報道発表資料

この記事を印刷
2020年07月10日
  • 再生循環

「令和2年度脱炭素型金属リサイクルシステムの早期社会実装化に向けた実証事業」の公募結果について

 環境省では、金属リサイクル(破砕・選別、金属回収等)の脱炭素化を進めるとともに、全体最適の観点で、装置開発、リサイクル工程から金属回収工程にわたり業種横断的に技術実証を行い、二酸化炭素排出削減に向けた脱炭素型金属リサイクルシステムの有効性を検証することを目的とした「令和2年度脱炭素型金属リサイクルシステムの早期社会実装化に向けた実証事業」の公募を実施しました。この度、申請書類による事前審査及び有識者で構成される評価審査委員会において申請者からのヒアリングを行い、採択事業を決定しました。

1.「令和2年度脱炭素型金属リサイクルシステムの早期社会実装化に向けた実証事業」の公募概要

 スマート社会の進展により、自動化製品やIoT機器、電動化製品の需要が増加しており、これに伴い、センサーや電子基板類、バッテリーといった製品・部品の廃棄量についても増加することが見込まれています。こうした製品・部品には、非鉄金属・レアメタルが含有されていることから、適切にリユース、リサイクルすることによって、天然資源の節約、資源の海外依存度の低下、二酸化炭素排出量の削減、最終処分場の延命等の環境負荷低減が期待できます。

 我が国は、廃棄物処理法や各種リサイクル制度による廃棄物収集システムや制度的・物理的インフラ、破砕・選別技術、人的リソースが発達してきている上、製錬等の金属回収技術は世界に冠たる水準にある一方、破砕・選別機器メーカー、リサイクル(破砕・選別)事業者、金属回収事業者等それぞれの主体間の連携・協調は未だ改善の余地があります。例えば、リサイクル事業者の選別プロセスにAIロボットを導入し選別産物の品位(純度)を向上させることによって、当該プロセスの省エネルギー化に加えて、金属回収事業者での前処理工程(熱処理等)においても合理化・省エネルギー化につながることが考えられます。

 そのため、環境省では、金属リサイクル(破砕・選別、金属回収等)の脱炭素化を進めるとともに、全体最適の観点で、装置開発、リサイクル工程から金属回収工程にわたり業種横断的に技術実証を行い、二酸化炭素排出削減に向けた脱炭素型金属リサイクルシステムの有効性を検証することを目的とした実証事業を実施することとし、令和2年5月11日(月)から5月29日(金)までの間に対象事業の公募を行いました。

2.選定結果

 本事業の公募に対し、16件の応募があり、事業における環境改善効果の評価方法、実現した場合の環境改善効果の見込み、事業終了後の出口戦略等の観点から、申請書類による事前審査及び有識者で構成される評価審査委員会による審査を行った結果、6件の事業を選定しました。

申請者名(五十音順)

申請事業名 事業の概要

株式会社アステック入江

電子基板及び自動車部品の未回収白金族リサイクルシステム実証事業(その2) AI画像認識選別システムによるPGM(1)等をターゲットとした電子部品の選別技術等の開発、着火プラグ・O2センサーの自動車解体工場等を含めた回収スキームの構築及び同部品からのPGM含有部位の分離技術の開発等の実証を行い、PGM含有部品のリサイクルシステム及びビジネスモデルの構築を図る。

# # # # #

§ 取り組む課題
金属リサイクル実証事業の公募結果を伝える文章を、最後の文の後に続けて書きなさい。

§ 提示資料
# # # # #

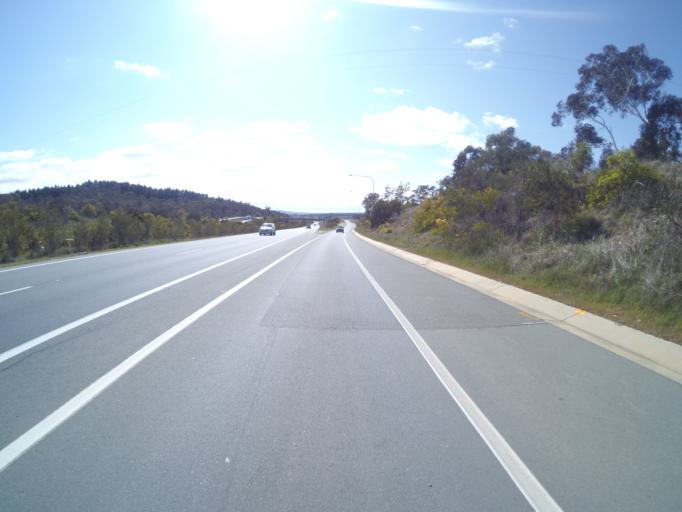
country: AU
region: Australian Capital Territory
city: Kaleen
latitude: -35.2036
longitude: 149.2071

# # # # #

§ 結果
イー・アンド・イーソリューションズ株式会社 太陽光パネルの収集・リユースおよび非鉄金属の回収に係る技術実証 太陽光パネル中のセル/EVAシートの価値(銀・銅の有価性、ガラス・プラスチック等の忌避性)の簡易評価方法、及び商業スケールの非鉄金属濃縮プロセスの技術について実証するとともに、可能な限り最終処分場に依存しない太陽光パネル処理ルートの構築に係る試験を行う。
株式会社新菱 太陽光パネルの高度選別技術開発とリサイクル・システム構築による早期事業化 太陽光パネル中の有価物の濃縮化、製錬忌避成分の除去等に向けた高度破砕・選別技術開発の実証を行い、選別後の回収金属を用いた精錬会社での金属回収エネルギー使用量削減の評価、及びリサイクルガラスの用途開発を行い、ガラスのリサイクルシステムの構築を図る。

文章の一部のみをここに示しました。